When I make my fermentation chamber (somewhere... over the rainbow...) and I build my controller, it's the temperature from that probe stuck to the fermenter that is the input for the controller, no? I know they're related but for the most part we don't give a hoot what the temperature in the chamber really is, we care only about the temperature of the wort, no?



Another way of asking it: when someone says "I put 5 gallons of blah blah blah in my ferm chamber at 63 degrees" they mean the 63 degrees was the temperature from the probe stuck to the fermenter, not stuck inside the chamber, right?



THANKS TO ALL for suffering the death of a thousand questions as I get the knack of this!



Ike


Usually it's the chamber temp we want to regulate. By changing the chamber temp we in-turn change the temp of the wort inside. Have a way of monitoring both then gives us a differential. Allowing us to see the difference in temperature on the outside relative to the inside can also allow us to monitor fermentation to a point. If you keep the chamber at 63 and the wort stats at 67 then we can reasonably assume that active fermentation is still underway. If the 2 equalize and subsequently the wort temp starts to go lower in relation to the chamber temps then we can surmise that active fermentation has lessened or stalled. Meaning that our yeasties are nearly done. Then you could raise the temperature a bit to force the yeast to "clean up" a bit before deciding to cold crash before kegging/bottling. Check out brewpi.com
 
Typically we want to use the probe to measure the beer temperature as that is what matters to the yeast. They don't care if the air outside the fermenter is -20 as long as the beer is the right temperature for them to be comfortable.
 
Glass isn't a particularly good insulator. The temperature of the beer on the inside of the glass will be really close to the temperature of the outside of the glass. People who have compared the difference between using a thermowell and just fastening the probe to the outside of the carboy report a difference of about 1/2 degree. Having your probe in contact with the wet shirt and the carboy may skew that a little but I doubt it would be more than a degree, not enough to get excited about. Putting an insulator between the shirt and the probe will get you quite accurate.

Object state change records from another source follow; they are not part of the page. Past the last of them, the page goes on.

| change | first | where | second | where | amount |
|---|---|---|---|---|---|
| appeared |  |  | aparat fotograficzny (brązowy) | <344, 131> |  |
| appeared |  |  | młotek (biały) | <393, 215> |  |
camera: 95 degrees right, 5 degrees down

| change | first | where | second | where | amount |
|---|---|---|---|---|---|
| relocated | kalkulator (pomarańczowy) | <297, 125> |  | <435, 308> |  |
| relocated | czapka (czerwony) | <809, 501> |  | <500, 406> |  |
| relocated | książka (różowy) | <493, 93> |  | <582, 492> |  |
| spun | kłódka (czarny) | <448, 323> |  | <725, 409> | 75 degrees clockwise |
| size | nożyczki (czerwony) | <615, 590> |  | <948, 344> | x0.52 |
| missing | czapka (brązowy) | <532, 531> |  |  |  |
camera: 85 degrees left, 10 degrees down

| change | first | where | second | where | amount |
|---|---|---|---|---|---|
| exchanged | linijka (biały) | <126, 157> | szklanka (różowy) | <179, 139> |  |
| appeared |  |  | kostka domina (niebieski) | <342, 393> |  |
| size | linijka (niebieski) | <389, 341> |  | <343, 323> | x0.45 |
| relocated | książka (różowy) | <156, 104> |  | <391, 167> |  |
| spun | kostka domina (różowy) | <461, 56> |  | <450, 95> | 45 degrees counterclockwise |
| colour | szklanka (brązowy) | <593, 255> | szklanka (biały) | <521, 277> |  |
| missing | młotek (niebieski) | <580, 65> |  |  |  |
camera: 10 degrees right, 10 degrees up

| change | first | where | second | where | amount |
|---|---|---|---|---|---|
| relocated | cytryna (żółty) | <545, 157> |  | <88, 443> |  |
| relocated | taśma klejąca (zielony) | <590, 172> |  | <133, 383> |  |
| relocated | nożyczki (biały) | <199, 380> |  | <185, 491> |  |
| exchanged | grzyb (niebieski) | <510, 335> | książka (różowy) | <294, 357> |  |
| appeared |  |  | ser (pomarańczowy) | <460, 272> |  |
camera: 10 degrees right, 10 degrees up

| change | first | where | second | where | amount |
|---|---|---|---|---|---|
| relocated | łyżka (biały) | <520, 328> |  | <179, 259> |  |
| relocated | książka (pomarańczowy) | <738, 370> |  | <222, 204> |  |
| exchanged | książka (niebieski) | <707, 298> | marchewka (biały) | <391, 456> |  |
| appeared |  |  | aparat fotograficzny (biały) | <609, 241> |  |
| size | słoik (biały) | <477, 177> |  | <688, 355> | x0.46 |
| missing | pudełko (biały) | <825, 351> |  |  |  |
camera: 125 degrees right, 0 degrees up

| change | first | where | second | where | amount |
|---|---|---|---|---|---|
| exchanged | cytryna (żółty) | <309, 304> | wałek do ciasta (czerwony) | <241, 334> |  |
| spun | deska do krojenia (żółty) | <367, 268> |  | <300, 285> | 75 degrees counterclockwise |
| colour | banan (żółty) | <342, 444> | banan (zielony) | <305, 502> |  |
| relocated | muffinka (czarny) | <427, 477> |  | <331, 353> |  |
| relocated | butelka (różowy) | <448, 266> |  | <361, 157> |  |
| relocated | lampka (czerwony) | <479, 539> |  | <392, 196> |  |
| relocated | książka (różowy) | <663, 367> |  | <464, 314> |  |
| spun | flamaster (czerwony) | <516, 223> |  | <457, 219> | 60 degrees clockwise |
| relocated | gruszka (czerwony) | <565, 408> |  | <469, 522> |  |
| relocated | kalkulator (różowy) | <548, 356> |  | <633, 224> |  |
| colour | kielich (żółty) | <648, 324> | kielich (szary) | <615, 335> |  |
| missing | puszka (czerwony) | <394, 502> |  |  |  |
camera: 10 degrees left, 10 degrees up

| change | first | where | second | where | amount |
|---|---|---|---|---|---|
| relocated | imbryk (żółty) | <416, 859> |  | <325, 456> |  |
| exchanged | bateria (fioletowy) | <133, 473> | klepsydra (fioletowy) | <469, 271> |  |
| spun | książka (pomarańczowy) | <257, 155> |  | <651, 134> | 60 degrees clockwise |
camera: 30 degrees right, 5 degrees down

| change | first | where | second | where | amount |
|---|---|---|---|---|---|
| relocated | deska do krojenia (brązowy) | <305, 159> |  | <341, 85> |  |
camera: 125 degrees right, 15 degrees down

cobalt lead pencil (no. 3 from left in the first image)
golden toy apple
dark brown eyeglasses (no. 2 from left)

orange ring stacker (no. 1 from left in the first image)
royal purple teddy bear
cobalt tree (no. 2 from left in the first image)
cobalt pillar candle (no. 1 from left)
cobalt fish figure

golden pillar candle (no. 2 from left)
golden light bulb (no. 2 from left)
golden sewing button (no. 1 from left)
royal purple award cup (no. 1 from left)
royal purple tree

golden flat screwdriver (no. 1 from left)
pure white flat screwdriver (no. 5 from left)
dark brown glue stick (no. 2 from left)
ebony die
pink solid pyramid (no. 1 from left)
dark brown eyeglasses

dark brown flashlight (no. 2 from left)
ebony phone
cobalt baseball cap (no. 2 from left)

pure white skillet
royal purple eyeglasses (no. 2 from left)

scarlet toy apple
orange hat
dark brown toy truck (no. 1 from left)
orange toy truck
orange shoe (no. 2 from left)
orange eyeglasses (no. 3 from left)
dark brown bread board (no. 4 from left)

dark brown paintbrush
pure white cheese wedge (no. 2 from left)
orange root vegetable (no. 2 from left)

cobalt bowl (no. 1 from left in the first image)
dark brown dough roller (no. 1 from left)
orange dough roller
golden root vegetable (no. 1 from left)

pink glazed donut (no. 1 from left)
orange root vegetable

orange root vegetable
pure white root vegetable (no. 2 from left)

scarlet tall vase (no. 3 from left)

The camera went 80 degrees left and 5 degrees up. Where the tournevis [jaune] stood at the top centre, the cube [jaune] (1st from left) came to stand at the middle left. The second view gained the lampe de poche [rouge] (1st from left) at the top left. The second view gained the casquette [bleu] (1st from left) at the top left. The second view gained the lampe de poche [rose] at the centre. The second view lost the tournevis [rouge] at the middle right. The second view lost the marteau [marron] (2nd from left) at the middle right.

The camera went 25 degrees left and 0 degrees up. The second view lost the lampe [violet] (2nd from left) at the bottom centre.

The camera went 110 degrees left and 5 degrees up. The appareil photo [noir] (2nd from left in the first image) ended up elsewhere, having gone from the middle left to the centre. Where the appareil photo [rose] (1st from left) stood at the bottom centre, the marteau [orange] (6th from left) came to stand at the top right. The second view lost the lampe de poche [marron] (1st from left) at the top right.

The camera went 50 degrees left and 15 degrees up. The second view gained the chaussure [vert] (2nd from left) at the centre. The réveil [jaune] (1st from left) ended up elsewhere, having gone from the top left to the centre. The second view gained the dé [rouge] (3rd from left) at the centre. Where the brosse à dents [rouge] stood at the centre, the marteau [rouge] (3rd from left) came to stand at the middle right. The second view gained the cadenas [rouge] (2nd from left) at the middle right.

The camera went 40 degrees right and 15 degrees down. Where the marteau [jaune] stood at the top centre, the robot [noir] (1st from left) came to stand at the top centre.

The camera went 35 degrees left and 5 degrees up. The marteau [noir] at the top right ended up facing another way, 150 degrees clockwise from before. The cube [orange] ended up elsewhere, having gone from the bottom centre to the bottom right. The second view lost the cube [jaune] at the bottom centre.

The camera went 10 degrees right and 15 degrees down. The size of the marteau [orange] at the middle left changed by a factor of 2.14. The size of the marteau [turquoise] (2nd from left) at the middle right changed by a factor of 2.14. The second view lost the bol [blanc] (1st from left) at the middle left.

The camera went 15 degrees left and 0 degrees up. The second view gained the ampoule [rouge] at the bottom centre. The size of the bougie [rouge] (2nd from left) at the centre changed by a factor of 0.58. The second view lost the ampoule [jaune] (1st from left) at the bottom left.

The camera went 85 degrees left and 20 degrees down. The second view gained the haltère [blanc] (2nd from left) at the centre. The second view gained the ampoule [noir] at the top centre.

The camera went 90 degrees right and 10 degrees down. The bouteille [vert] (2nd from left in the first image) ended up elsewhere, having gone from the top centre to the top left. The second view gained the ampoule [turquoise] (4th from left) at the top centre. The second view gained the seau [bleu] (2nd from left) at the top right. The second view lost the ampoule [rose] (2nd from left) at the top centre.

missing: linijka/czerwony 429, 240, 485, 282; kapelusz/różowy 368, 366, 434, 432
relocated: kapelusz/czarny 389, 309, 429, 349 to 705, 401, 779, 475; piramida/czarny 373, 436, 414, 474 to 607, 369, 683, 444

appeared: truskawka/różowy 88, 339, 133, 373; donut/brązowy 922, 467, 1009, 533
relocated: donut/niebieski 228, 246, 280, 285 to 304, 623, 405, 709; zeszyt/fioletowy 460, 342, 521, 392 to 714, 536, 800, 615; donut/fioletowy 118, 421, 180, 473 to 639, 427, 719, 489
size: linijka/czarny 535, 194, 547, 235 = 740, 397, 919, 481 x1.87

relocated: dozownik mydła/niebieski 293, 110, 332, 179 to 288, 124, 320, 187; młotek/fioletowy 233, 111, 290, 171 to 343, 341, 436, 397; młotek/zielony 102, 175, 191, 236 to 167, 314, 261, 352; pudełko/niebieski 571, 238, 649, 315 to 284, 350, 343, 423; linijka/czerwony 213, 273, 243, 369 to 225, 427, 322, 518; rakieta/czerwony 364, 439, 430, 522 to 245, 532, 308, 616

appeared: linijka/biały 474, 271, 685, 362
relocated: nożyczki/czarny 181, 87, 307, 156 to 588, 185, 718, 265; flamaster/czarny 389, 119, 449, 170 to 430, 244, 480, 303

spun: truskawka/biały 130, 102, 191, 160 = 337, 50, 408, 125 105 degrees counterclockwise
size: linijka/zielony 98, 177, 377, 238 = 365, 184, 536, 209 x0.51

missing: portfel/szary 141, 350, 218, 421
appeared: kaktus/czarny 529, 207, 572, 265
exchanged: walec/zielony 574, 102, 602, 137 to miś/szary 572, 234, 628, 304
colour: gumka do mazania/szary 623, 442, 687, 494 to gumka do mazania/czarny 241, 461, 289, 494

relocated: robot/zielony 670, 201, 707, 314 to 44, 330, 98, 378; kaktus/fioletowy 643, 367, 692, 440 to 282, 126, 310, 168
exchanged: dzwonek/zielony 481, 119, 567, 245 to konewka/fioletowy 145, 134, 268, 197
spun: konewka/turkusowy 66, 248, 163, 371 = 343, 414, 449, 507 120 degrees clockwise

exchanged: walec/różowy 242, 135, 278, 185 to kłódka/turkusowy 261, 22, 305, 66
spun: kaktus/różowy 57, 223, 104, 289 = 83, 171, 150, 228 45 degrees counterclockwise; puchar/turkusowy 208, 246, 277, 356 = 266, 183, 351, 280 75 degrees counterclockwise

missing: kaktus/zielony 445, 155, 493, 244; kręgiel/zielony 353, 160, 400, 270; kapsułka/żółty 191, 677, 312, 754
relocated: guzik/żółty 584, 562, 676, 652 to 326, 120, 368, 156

It isn't just that it is against the glass, you are going to have a temperature differential through the wort as well, so the parts closest to the glass are going to be cooler than the core of the wort. The more convection going on within the wort, the lower the differential.

I doubt it is going to be off by tens of degrees, but it probably will be off by a degree or two, once the carboy has reached homeostasis. If it is actively cooling down or heating up it could easily be off by more than that.

The temperature differential at the thermometer is a lot more likely to split the difference between the two. If the "cold shirt" is 54F and the carboy is 58F, the thermometer is probably going to read around 56F as an example.